“Songshine was a kind of miracle. I was lucky enough to be part of making it happen.” — Gillian Moor
You may have heard their hit single, Nah Boy, on the radio, or seen the high energy video circulating online. For Mark Hardy and Yung Rudd, this is just the beginning.
Isaac “Yung Rudd” Rudder and Marcus “Mark Hardy” Braveboy—part of Xplicit Entertainment, a collaborative group of music producers, songwriters and performers—met in studio in 2011 and have been working together ever since.
“Marcus’s energy, you see Marcus right now, he’s happy and inviting, so it was really easy to work with because I’m like that too, I like comfort,” Rudder said during the interview on May 20. He added, “From then on we just realised we have a really good creative energy.”
The respect they have for each other is obvious, and it’s easy to see where the energy in the viral videos for their singles Pumpin’ and Nah Boy come from. While the artists have very different styles—Braveboy’s is more of a chant, heavily influenced by dancehall; Rudder’s follows traditional rap techniques—the two have found a way to balance and complement each other.
“When Braveboy might be writing one verse I might give him some rap advice and when I might be doing something he might tell me, ‘nah you should flow it like this. It sounds better,'" said Rudder. "So it's perfect. I think our styles help us grow and learn new things.”
He added, “I think the fact that I was also a metal fan made me like really intricate lyrics. So when it comes to the songwriting part I like to go a long way with it and also I like smooth, chill melodies.”
Both Braveboy and Rudder come from musical families, but they got their start in rap at different stages. Braveboy, now 29, got into the genre at 15 when he met Ken Holder, the then producer for the now defunct soca group 3Suns. His father, television personality Hilton Braveboy has always supported his musical endeavours.

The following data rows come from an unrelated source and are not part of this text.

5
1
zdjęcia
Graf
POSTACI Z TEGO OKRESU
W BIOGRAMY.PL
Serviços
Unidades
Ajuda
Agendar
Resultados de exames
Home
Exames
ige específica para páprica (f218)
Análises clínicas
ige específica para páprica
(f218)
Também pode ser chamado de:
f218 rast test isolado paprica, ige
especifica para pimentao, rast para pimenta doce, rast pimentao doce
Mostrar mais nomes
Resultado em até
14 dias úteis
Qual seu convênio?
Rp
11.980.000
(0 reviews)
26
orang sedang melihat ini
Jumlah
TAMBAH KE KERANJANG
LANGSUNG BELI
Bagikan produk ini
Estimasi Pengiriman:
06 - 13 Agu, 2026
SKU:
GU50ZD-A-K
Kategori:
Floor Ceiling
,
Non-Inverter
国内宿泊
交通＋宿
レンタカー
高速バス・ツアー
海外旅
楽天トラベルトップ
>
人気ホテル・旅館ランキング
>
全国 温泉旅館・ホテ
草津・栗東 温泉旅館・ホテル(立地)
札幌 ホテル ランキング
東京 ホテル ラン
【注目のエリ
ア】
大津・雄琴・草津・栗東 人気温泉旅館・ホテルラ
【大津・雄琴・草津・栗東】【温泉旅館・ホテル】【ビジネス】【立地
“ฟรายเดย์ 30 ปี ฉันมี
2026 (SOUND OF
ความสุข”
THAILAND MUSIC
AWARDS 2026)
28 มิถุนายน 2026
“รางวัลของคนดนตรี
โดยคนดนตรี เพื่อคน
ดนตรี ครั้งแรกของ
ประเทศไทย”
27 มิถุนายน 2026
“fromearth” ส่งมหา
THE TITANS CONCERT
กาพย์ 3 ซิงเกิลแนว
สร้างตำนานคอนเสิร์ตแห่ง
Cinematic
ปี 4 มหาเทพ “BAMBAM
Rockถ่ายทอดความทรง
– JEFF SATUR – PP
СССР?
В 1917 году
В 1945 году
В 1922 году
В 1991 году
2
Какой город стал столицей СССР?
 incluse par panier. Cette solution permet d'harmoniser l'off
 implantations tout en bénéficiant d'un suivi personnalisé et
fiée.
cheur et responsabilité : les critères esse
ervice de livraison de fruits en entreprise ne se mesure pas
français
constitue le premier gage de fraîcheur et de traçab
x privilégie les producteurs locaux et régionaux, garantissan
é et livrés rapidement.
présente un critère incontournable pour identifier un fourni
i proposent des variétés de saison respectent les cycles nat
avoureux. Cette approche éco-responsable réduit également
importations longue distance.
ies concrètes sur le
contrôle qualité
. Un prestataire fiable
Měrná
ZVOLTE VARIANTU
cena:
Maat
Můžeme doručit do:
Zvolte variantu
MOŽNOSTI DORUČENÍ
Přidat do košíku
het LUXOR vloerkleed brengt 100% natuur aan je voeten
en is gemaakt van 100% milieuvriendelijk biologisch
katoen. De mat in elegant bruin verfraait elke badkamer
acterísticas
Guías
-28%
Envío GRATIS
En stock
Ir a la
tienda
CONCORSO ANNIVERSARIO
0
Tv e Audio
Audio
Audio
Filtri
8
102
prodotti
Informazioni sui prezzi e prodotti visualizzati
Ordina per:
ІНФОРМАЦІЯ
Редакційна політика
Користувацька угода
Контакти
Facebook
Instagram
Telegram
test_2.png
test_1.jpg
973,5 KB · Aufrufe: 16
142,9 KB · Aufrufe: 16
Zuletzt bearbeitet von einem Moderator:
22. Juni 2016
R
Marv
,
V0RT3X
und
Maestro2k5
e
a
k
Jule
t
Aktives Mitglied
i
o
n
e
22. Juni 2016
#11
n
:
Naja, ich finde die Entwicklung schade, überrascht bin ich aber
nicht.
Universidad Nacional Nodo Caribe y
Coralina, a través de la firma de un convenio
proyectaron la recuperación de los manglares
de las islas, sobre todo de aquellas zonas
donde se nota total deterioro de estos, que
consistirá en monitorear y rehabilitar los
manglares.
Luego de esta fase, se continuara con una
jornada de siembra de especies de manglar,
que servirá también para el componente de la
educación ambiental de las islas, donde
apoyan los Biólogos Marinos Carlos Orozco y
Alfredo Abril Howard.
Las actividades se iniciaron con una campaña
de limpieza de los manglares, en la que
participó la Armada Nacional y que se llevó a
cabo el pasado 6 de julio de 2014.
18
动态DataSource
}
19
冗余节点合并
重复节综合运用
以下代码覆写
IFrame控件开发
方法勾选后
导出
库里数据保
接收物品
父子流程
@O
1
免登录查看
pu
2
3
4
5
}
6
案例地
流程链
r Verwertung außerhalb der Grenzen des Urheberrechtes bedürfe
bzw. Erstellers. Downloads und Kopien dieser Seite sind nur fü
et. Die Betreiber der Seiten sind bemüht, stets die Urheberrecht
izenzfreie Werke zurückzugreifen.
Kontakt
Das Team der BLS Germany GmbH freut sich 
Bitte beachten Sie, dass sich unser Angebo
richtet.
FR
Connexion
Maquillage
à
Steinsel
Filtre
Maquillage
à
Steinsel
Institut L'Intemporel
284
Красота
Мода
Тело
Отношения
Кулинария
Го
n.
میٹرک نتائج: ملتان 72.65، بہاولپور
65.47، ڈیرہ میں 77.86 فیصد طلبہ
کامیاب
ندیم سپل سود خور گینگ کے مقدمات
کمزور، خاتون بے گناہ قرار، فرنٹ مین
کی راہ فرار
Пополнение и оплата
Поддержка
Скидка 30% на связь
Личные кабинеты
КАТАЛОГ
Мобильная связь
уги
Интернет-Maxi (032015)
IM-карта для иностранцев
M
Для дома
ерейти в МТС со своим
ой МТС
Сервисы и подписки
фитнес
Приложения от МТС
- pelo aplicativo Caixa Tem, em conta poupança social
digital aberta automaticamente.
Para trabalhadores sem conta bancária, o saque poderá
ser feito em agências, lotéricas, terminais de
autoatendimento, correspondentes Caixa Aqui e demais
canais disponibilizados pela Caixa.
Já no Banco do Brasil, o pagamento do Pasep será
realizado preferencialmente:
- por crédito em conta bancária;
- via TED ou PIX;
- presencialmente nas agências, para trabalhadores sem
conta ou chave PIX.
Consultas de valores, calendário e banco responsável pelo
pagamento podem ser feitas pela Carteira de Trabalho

Rudder on the other hand admits that as a child he didn’t even like rap. In his teens he used songwriting as a way to process feelings and didn’t even consider rapping until his early 20s.
Even though he’s a son of calypso legend David Rudder, he has still managed to carve a space for himself on his own.
Rudder, 25, prefers to play down his heritage, but Braveboy thinks it’s worth sharing.
“I mention it because it's a story people like to hear,” he said. “You know like how Damien Marley is the son of Bob Marley? I think people like legacies passing on.”
Braveboy and Rudder’s next project is a studio album entitled Trinidad and Tobago Trap music or TTT.
The album will include their two radio singles Pumpin’ and Nah Boy and a genre they describe as trapso—Atlanta trap music with local kaiso and soca flavours.
From the title go down, Braveboy and Rudder have filled their collaborative album with local pop culture references.
“I think people in the generation that coming up they don't know about TTT, Mastana Bahar, things like that. So we kind of using those Tan Tan and Sagaboy, stuff like that we grew up on we trying to educate young people on it but in a cool way,” said Braveboy.
For them the album is a way to remain connected.
“We want everybody in Trinidad to feel included into this new wave of making Trinidad cool,” Rudder said. “We want them to feel included in it. It's not just for the younger generation; it's for the older heads as well.”
This theme of inclusivity runs through the range of artists Braveboy and Rudder plan on working with for the upcoming album. Braveboy has already collaborated with the rock band 5 Miles to Midnight. Big names like Kevon Carter of Imij and Company and Nebula868, as well as upcoming artists like Inzey and 3Kings will join the duo on TTT.
“It’s just friends,” Braveboy said. “Especially from the younger generation of artistes, we want to bring everybody together. Show unity. I support you, you support me. We do projects together, you in my video, I’m in your video.”
The duo is being received well. Their individual Facebook fanpages have healthy audiences and the videos have several thousand views each. The songs are getting airtime on the all major urban radio stations and they have performance gigs lined up for June, July and August.
“Before we would still have to reach out to people and say, ‘ay you know we sing and we do this’, but now people are reaching out to us,” said Braveboy. “It's a nice feeling to know that you making progress and being rewarded for your hard work.”
The album, Trinidad and Tobago Trap Music is expected to drop some time around September 2014, and fans can expect a new single in early June.